Publication or External Link





Image geo-localization is an important research problem. In recent years, the IARPA Finder program gathers many researchers to develop the technology to address the geo-localization task. One particularly effective approach is utilizing the large-scale ground-level image and/or overhead imagery with image matching techniques for image geo-localization. In this dissertation, we focus on two different aspects of geo-localization. First, we focus on indoor image and use geo-localization to recognize different business venues. Second, we address the venerability of such a computer vision system and apply geo-localization to solve media forensics problems such as content manipulation and meta-data manipulation.

With the prevalence of social media platforms, media shared on the Internet can reach millions of people in a short time. Sheer amounts of media available on the Internet enable many different computer vision applications. However, at the same time, people can easily share a tampered media for malicious goals such as creating panic or distorting public opinions with little effort.

We first propose an image localization framework for extracting fine-grained location information (i.e. business venues) from images. Our framework utilizes the information available from social media websites such as Instagram and Yelp to extract a set of location-related concepts. Using these concepts with a multi-modal recognition model, we were able to extract location information based on the image content.
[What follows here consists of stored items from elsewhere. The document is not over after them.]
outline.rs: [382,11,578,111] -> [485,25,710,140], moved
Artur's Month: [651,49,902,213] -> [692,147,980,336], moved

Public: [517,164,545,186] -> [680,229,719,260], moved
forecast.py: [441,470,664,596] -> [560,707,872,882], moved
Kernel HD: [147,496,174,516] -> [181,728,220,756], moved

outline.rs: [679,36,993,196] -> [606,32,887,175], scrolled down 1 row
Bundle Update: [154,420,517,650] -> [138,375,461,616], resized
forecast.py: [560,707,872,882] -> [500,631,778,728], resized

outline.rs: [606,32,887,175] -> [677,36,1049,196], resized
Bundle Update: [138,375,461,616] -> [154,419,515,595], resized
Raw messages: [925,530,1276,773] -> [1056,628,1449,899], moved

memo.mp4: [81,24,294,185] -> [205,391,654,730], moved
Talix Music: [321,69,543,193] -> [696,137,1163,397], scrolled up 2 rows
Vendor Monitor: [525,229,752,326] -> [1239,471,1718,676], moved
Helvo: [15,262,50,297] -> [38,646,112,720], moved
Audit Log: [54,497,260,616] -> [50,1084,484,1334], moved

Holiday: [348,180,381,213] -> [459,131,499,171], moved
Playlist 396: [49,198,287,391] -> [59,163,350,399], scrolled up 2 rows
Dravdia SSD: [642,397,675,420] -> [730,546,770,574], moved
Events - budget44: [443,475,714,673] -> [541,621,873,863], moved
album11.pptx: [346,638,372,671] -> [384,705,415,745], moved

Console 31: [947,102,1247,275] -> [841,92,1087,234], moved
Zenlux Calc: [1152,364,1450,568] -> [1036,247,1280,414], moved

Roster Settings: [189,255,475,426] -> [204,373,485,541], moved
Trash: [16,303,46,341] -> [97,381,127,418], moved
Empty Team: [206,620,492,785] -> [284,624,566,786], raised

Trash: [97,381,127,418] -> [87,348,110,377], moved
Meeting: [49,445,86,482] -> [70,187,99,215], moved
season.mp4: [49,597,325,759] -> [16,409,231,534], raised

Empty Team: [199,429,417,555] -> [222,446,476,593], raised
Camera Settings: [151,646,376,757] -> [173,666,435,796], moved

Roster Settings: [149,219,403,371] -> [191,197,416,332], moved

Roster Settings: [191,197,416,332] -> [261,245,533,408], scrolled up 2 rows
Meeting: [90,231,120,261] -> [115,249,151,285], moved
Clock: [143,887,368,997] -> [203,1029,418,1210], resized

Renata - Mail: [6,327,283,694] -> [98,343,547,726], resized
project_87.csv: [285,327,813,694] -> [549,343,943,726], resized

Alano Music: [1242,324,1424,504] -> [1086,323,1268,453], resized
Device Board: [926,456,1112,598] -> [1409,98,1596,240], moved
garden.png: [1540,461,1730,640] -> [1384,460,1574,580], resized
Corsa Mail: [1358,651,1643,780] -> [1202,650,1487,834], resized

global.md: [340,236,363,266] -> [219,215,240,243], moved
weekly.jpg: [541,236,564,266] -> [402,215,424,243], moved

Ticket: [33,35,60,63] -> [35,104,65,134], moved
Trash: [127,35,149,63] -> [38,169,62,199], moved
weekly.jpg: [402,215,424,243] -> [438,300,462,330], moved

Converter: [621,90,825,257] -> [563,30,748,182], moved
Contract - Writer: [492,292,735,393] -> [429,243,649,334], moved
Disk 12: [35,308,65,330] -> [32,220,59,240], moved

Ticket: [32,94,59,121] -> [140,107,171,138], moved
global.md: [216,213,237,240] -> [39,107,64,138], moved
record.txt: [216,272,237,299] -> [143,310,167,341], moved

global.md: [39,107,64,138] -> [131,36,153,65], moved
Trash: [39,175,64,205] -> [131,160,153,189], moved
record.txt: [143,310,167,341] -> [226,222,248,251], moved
Secondly, to make a robust system, we address the metadata tampering detection problem, detecting the discrepancy between the images and its associated metadata such as GPS and timestamp. We propose a multi-task learning model to verify its authenticity by detecting the discrepancy between image content and its metadata. Our model first detects meteorological properties such as weather condition, sun angle, and temperatures from the image content and comparing it with the information from the online weather database. To facilitate the training and evaluating of our model, we create a large-scale outdoor dataset labeled with meteorological properties.

Thirdly, we address the event verification problem by designing a convolutional neural networks configuration specifically target for image localization. The proposed networks utilize the bilinear pooling layer and attention module to extract detail location information from the image content.

Forth, we present a generative model to generate realistic image compositing using adversarial learning, which can be used to further improve the image tampering detection model. Finally, we propose an object-based provenance approach to address the content manipulation problem in media forensics.